### GOAL 1
In the McCue insurance opinion, in which court was the case originally brought?
### GOAL 2
Pick up the McCue insurance opinion after its last sentence and carry it forward.

*** DOCUMENT SECTION

223 U.S. 234


223 U.S. 234

32 S.Ct. 220

56 L.Ed. 57

56 L.Ed. 419

NORTHWESTERN MUTUAL LIFE INSURANCE company, Petitioner,
v.
J. WILLIAM MCCUE, Samuel O. McCue, Harry M. McCue, and Ruby G. McCue, Infants, by Marshall Dinwiddie, Their Next Friend, et al.

No. 138.

Argued December 20 and 21, 1911.

Decided February 19, 1912.

Messrs. William H. White, William H. White, Jr., George H. Noyes, and John R. Dyer for petitioner.

[Argument of Counsel from page 235 intentionally omitted]

Messrs. Daniel Harmon, G. B. Sinclair, and H. W. Walsh for respondents.

[Argument of Counsel from pages 236-243 intentionally omitted]

Mr. Justice McKenna delivered the opinion of the court:

1

The question in the case is whether death by the hand of the law in execution of a conviction and sentence for murder is covered by a policy of life insurance, though such manner of death is not excepted from the policy, there being no question of the justness of the sentence.

2

The case was in equity, and brought in the corporation court for the city of Charlottesville, state of Virginia, by respondents, children and sole heirs of James S. McCue, by Marshall Dinwiddie, their next friend, upon a policy of life insurance issued to McCue by petitioner, named herein as the insurance company.

3

The main defense of the insurance company was (there were some technical defenses with which we are not concerned) that McCue came to his death by hanging after conviction and sentence for the murder of his wife.

******
*** ROWS

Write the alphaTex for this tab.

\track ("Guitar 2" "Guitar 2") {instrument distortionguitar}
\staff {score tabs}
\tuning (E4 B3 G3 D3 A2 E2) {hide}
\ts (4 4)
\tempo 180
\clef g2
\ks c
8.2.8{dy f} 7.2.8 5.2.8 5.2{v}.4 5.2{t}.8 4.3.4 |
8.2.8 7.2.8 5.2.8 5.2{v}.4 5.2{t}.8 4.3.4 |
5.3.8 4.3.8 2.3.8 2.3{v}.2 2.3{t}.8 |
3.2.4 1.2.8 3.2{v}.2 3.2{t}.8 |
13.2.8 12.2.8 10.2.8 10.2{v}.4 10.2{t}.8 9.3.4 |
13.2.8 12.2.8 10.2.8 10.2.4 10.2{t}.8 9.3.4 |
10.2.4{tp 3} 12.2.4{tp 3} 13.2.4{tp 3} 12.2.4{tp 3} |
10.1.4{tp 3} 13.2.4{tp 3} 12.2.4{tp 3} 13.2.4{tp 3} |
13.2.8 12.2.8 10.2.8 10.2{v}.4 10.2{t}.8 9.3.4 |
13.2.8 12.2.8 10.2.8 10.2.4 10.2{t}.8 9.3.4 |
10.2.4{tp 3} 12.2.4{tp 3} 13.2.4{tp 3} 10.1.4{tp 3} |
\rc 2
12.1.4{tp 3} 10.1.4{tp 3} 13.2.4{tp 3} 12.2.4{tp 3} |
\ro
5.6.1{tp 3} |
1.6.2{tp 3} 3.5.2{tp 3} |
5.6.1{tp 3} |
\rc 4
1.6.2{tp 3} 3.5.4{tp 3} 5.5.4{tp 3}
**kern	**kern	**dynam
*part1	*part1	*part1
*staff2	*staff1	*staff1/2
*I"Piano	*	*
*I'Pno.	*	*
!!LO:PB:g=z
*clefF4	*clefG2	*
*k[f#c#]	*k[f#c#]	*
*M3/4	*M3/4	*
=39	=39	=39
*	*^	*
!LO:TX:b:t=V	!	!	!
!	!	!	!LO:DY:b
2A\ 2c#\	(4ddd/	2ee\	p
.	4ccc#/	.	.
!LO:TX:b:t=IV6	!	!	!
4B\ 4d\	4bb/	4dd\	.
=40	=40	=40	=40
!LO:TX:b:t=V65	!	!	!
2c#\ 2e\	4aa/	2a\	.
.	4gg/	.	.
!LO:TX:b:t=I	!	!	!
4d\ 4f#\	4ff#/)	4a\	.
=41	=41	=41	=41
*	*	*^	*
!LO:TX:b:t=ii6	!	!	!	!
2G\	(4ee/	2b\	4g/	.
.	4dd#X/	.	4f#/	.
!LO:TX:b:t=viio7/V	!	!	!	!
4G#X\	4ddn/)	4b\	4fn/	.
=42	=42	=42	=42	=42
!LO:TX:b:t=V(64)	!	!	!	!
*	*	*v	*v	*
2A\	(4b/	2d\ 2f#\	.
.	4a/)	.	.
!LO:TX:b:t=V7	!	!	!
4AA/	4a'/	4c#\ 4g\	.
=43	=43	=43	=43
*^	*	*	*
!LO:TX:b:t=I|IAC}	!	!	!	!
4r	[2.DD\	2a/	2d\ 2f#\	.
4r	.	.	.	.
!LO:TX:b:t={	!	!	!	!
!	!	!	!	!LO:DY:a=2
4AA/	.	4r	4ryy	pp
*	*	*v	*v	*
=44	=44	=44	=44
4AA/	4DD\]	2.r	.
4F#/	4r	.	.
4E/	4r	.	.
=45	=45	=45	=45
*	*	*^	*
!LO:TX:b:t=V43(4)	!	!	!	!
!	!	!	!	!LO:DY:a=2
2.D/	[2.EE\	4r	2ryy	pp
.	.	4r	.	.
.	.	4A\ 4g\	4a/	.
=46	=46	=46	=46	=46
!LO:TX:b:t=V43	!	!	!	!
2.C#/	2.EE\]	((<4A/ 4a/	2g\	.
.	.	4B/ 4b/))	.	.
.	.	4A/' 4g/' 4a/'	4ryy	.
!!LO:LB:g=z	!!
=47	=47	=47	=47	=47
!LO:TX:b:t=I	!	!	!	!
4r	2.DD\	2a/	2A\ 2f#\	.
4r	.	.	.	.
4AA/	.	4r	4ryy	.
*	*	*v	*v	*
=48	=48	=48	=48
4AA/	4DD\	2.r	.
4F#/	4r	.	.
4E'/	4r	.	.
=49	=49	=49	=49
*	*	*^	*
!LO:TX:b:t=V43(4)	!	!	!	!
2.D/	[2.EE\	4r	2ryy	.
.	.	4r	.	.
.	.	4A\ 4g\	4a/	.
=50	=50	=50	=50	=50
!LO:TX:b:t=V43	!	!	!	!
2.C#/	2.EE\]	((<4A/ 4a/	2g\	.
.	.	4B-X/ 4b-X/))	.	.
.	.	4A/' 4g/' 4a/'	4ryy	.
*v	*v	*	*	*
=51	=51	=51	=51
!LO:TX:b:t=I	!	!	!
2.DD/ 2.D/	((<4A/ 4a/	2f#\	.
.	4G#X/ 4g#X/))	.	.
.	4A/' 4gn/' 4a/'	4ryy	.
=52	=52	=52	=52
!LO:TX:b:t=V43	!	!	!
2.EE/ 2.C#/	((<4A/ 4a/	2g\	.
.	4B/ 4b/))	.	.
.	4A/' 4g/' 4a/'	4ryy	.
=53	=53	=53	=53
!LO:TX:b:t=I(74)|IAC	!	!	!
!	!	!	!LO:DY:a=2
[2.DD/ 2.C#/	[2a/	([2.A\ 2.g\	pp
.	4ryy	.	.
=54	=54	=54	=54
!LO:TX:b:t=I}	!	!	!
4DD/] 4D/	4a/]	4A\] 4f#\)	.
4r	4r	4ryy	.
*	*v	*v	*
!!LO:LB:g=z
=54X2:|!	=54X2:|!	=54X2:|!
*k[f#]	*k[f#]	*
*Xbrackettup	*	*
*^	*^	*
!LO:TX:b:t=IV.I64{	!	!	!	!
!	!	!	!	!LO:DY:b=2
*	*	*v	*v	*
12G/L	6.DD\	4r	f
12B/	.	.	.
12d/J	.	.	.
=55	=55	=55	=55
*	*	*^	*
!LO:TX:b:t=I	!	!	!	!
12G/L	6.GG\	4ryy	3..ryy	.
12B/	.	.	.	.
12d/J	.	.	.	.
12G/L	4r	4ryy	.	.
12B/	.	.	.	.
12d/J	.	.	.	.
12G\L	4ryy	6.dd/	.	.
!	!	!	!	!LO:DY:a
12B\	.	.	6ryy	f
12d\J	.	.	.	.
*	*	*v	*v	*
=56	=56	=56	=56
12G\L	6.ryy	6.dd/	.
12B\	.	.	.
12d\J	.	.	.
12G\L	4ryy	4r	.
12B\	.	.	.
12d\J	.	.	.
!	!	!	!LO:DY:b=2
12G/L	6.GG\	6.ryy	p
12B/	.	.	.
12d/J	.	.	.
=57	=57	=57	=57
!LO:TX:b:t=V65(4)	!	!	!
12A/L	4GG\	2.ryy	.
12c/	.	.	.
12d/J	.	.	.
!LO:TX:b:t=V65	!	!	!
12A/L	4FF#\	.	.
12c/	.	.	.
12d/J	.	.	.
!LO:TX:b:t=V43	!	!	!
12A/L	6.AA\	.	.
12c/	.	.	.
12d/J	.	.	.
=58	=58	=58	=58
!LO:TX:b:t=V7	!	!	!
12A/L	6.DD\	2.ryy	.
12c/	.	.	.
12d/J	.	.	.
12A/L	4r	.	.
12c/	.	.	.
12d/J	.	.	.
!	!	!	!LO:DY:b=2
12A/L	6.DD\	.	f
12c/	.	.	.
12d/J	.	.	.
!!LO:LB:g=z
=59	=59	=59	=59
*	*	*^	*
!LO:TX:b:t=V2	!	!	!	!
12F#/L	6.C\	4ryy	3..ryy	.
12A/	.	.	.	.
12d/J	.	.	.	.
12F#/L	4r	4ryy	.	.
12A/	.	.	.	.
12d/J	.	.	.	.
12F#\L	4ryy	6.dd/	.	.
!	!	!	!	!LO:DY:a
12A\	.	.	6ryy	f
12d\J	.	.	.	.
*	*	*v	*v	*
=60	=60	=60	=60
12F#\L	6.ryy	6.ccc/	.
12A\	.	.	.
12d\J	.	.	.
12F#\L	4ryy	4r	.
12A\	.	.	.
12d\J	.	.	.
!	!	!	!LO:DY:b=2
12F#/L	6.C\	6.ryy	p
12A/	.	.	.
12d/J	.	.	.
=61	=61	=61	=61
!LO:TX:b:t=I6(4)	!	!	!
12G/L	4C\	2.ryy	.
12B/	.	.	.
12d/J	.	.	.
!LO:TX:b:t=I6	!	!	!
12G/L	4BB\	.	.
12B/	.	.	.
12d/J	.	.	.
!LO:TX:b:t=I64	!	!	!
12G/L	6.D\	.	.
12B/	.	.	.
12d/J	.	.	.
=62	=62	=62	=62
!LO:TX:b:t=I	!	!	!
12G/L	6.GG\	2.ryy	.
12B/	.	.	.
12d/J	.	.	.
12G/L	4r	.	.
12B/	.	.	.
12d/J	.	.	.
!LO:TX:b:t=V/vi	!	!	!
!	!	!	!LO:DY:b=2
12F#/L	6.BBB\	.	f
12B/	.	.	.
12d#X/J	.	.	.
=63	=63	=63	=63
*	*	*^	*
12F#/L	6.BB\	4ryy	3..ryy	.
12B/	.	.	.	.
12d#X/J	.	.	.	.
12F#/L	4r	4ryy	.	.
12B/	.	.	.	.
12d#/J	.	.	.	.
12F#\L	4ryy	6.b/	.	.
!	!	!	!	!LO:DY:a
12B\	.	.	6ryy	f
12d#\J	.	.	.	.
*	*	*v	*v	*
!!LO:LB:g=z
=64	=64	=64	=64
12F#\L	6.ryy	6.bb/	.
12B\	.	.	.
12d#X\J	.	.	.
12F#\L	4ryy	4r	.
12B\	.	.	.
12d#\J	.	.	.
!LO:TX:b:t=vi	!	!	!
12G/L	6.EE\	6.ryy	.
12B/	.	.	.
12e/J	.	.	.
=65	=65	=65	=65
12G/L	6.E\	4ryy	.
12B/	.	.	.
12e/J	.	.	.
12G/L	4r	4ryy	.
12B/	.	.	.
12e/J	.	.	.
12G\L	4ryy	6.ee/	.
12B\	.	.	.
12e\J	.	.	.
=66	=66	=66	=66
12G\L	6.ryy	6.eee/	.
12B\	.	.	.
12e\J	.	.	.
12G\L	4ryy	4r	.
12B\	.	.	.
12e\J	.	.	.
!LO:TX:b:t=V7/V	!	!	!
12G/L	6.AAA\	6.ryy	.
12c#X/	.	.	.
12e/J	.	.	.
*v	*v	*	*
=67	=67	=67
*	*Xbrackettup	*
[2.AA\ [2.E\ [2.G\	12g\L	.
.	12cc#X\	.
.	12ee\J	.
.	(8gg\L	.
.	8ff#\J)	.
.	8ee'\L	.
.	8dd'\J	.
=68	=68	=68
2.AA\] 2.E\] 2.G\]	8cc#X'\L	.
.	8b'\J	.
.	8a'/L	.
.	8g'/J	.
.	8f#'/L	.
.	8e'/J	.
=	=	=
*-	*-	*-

******

### TASK OUTPUT 1
The corporation court for the city of Charlottesville, Virginia.

### TASK OUTPUT 2
4

The suit was brought under the laws of the commonwealth of Virginia against the insurance company, the People’s National Bank of Charlottesville, as garnishee, and the executors of McCue’s estate.

5

The case was removed on the petition of the insurance company, on the ground of a separable controversy, to the circuit court of the United States for the western district of Virginia. In that court there was a demurrer filed to the bill which raised the question as to the proper arrangement of the parties, and whether the heirs or the executors were the parties to recover on the policy, assuming that the insurance company was liable. In the answer the same questions were again raised and all liability of the insurance company denied, principally on the ground of the manner by which McCue came to his death.

6

At the trial the technical defenses were waived, and by agreement of the parties the heirs of McCue and his executors were treated as parties plaintiff. The court, considering the cause as one at law, and a jury having been waived by the parties, adjudged on the pleadings and an agreed statement of facts, ‘that the plaintiffs take nothing by their bill, and that said defendant go without day,’ with costs, the latter to be paid by a deposit made in the registry of the court in refund of the premium paid by McCue, as far as it would go. The judgment was reversed by the court of appeals and a new trial ordered. This certiorari was then petitioned for and allowed.

7

The facts as agreed are these: The insurance company is a corporation duly organized under the laws of Wisconsin, and a citizen and resident thereof. It is a mutual insurance company, with the power and obligations given to and imposed upon it by certain acts of the legislature of Wisconsin, which acts constitute its charter.

8

The People’s National Bank of Charlottesville was made a party solely as garnishee, it having certain sums of money belonging to the insurance company in its possession.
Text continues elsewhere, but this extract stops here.